Ein unfähiger Wirschaftsbürgermeister mit einer noch unfähigeren Liegenschaftsverwaltung wird nach 10-jähriger Ausschreibung niemals einen Preis über dem Mindestangebot erzielt haben.
Viel wichtiger ist meines Erachtens die Frage ob ein fundiertes Wertermittlungsgutachten beim Verkauf vorlag!
Ein Blick in die online verfügbare Bodenrichtwertkarte für 2012 zeigt einen Bodenwert für das Gebiet von 35,00 € / qm. Ebenso läßt sich durch einfaches messen eine Größe des Grundstückes von ermitteln. Der Verkaufspreis von 496 T € ergibt eine Grundstücksfläche von exakt!!! 14.000 qm.
Selbst wenn diese Fläche stimmen sollte, was ich mehr als bezweifle, laut Karte müßte diese größer sein, wo bleibt der Restwert der Gebäude?
Es stellen sich also folgende weitreichende Fragen:
1. Lag ein geprüftes aktualisiertes Wertermittlungsgutachten vor?
2. Wer hat daraufhin den Kaufpreis festgelegt?
3. Warum wurden die Restwerte der Bausubstanz nicht berücksichtigt da offenkundig ein totaler Werteverzehr nicht vorliegt. Der Käufer saniert, baut nicht neu!
4. Wer hat den Verkauf zu diesem unter dem Verkehrwert liegendem Preis genehmigt?

Es wird Zeit endlich die richtigen Schlußfolgerungen zu ziehen! Dieser Bürgermeister der an Unfähigkeit nicht zu übertreffen ist, muß weg. Der Schaden den er und seine Liegenschaftsleute der Stadt Leipzig zugefügt hat muß endlich Konsequenzen haben!
Ich fordere die Stadträte auf die Verkäufe eingehend durch öfentlich vereidigte Gutachter außerhalb von Sachsen überprüfen zu lassen und die Verantwortlichen zur Kasse zu bitten!

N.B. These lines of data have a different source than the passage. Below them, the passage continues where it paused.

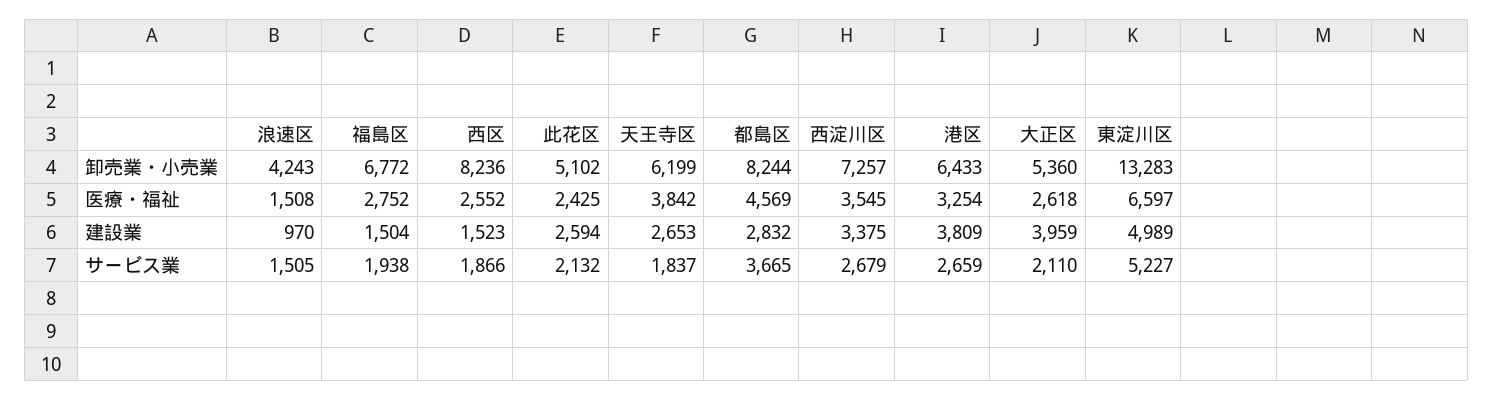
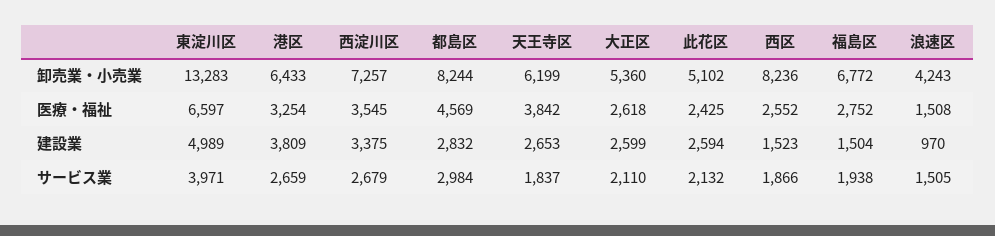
  {
    "浪速区": {
      "卸売業・小売業": 4243,
      "医療・福祉": 1508,
      "建設業": 970,
      "サービス業": 1505
    },
    "福島区": {
      "卸売業・小売業": 6772,
      "医療・福祉": 2752,
      "建設業": 1504,
      "サービス業": 1938
    },
    "西区": {
      "卸売業・小売業": 8236,
      "医療・福祉": 2552,
      "建設業": 1523,
      "サービス業": 1866
    },
    "此花区": {
      "卸売業・小売業": 5102,
      "医療・福祉": 2425,
      "建設業": 2594,
      "サービス業": 2132
    },
    "天王寺区": {
      "卸売業・小売業": 6199,
      "医療・福祉": 3842,
      "建設業": 2653,
      "サービス業": 1837
    },
    "都島区": {
      "卸売業・小売業": 8244,
      "医療・福祉": 4569,
      "建設業": 2832,
-     "サービス業": 3665
+     "サービス業": 2984
    },
    "西淀川区": {
      "卸売業・小売業": 7257,
      "医療・福祉": 3545,
      "建設業": 3375,
      "サービス業": 2679
    },
    "港区": {
      "卸売業・小売業": 6433,
      "医療・福祉": 3254,
      "建設業": 3809,
      "サービス業": 2659
    },
    "大正区": {
      "卸売業・小売業": 5360,
      "医療・福祉": 2618,
-     "建設業": 3959,
+     "建設業": 2599,
      "サービス業": 2110
    },
    "東淀川区": {
      "卸売業・小売業": 13283,
      "医療・福祉": 6597,
      "建設業": 4989,
-     "サービス業": 5227
+     "サービス業": 3971
    }
  }

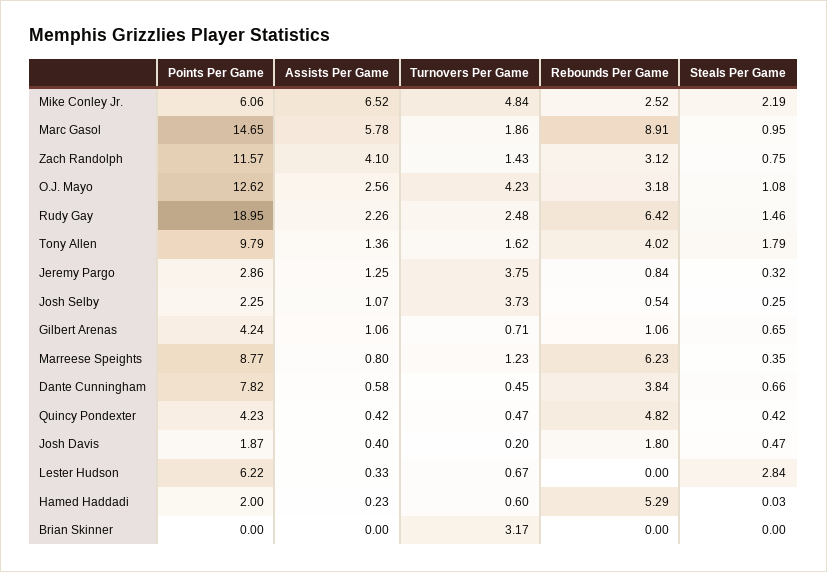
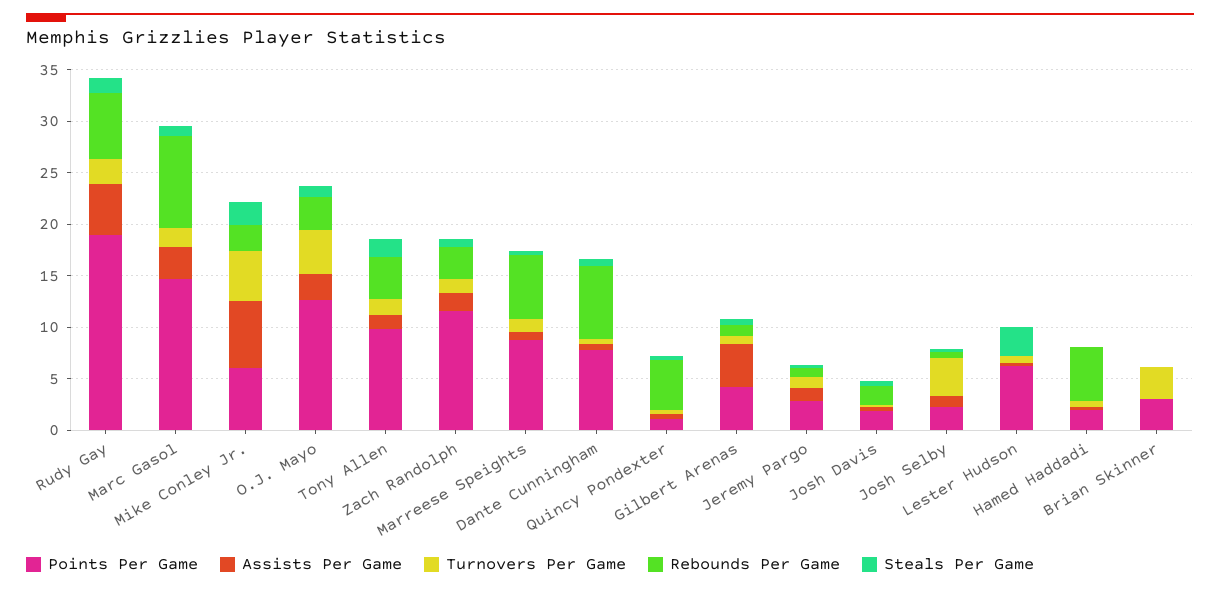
  {
    "Points Per Game": {
      "Mike Conley Jr.": 6.06,
      "Marc Gasol": 14.65,
      "Zach Randolph": 11.57,
      "O.J. Mayo": 12.62,
      "Rudy Gay": 18.95,
      "Tony Allen": 9.79,
      "Jeremy Pargo": 2.86,
      "Josh Selby": 2.25,
      "Gilbert Arenas": 4.24,
      "Marreese Speights": 8.77,
      "Dante Cunningham": 7.82,
-     "Quincy Pondexter": 4.23,
+     "Quincy Pondexter": 1,
      "Josh Davis": 1.87,
      "Lester Hudson": 6.22,
      "Hamed Haddadi": 2,
-     "Brian Skinner": 0
+     "Brian Skinner": 3
    },
    "Assists Per Game": {
      "Mike Conley Jr.": 6.52,
-     "Marc Gasol": 5.78,
+     "Marc Gasol": 3,
-     "Zach Randolph": 4.1,
+     "Zach Randolph": 2,
      "O.J. Mayo": 2.56,
-     "Rudy Gay": 2.26,
+     "Rudy Gay": 5,
      "Tony Allen": 1.36,
      "Jeremy Pargo": 1.25,
      "Josh Selby": 1.07,
-     "Gilbert Arenas": 1.06,
+     "Gilbert Arenas": 4,
      "Marreese Speights": 0.8,
      "Dante Cunningham": 0.58,
      "Quincy Pondexter": 0.42,
      "Josh Davis": 0.4,
      "Lester Hudson": 0.33,
      "Hamed Haddadi": 0.23,
      "Brian Skinner": 0
    },
    "Turnovers Per Game": {
      "Mike Conley Jr.": 4.84,
      "Marc Gasol": 1.86,
      "Zach Randolph": 1.43,
      "O.J. Mayo": 4.23,
      "Rudy Gay": 2.48,
      "Tony Allen": 1.62,
-     "Jeremy Pargo": 3.75,
+     "Jeremy Pargo": 1,
      "Josh Selby": 3.73,
      "Gilbert Arenas": 0.71,
      "Marreese Speights": 1.23,
      "Dante Cunningham": 0.45,
      "Quincy Pondexter": 0.47,
      "Josh Davis": 0.2,
      "Lester Hudson": 0.67,
      "Hamed Haddadi": 0.6,
      "Brian Skinner": 3.17
    },
    "Rebounds Per Game": {
      "Mike Conley Jr.": 2.52,
      "Marc Gasol": 8.91,
      "Zach Randolph": 3.12,
      "O.J. Mayo": 3.18,
      "Rudy Gay": 6.42,
      "Tony Allen": 4.02,
      "Jeremy Pargo": 0.84,
      "Josh Selby": 0.54,
      "Gilbert Arenas": 1.06,
      "Marreese Speights": 6.23,
-     "Dante Cunningham": 3.84,
+     "Dante Cunningham": 7,
      "Quincy Pondexter": 4.82,
      "Josh Davis": 1.8,
      "Lester Hudson": 0,
      "Hamed Haddadi": 5.29,
      "Brian Skinner": 0
    },
    "Steals Per Game": {
      "Mike Conley Jr.": 2.19,
      "Marc Gasol": 0.95,
      "Zach Randolph": 0.75,
      "O.J. Mayo": 1.08,
      "Rudy Gay": 1.46,
      "Tony Allen": 1.79,
      "Jeremy Pargo": 0.32,
      "Josh Selby": 0.25,
      "Gilbert Arenas": 0.65,
      "Marreese Speights": 0.35,
      "Dante Cunningham": 0.66,
      "Quincy Pondexter": 0.42,
      "Josh Davis": 0.47,
      "Lester Hudson": 2.84,
      "Hamed Haddadi": 0.03,
      "Brian Skinner": 0
    }
  }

Hier wird gehandelt als wäre man ein privater Immobilieneigentümer. Dem ist mitnichten so! Die obersten Gerichte haben schon zig-mal geurteilt, das ein Verkauf unter dem Verkehrswert regelmäßig nichtig ist und damit das Grundstück nicht an den Käufer übereignet wurde.
Der Schaden ist durch die handelnden Personen zu erstatten!

Ein interessanter Artikel. Mir stellen sich dabei folgenden Frage. Wenn dieses Gebäude verkauft wurde, dann müsste der Freistaat es anmieten. Ist das so richtig? Ist der Eigentümer des Gebäudes bekannt und zu welchem Preis erfolgte der Verkauf? Ist eine Antwort möglich?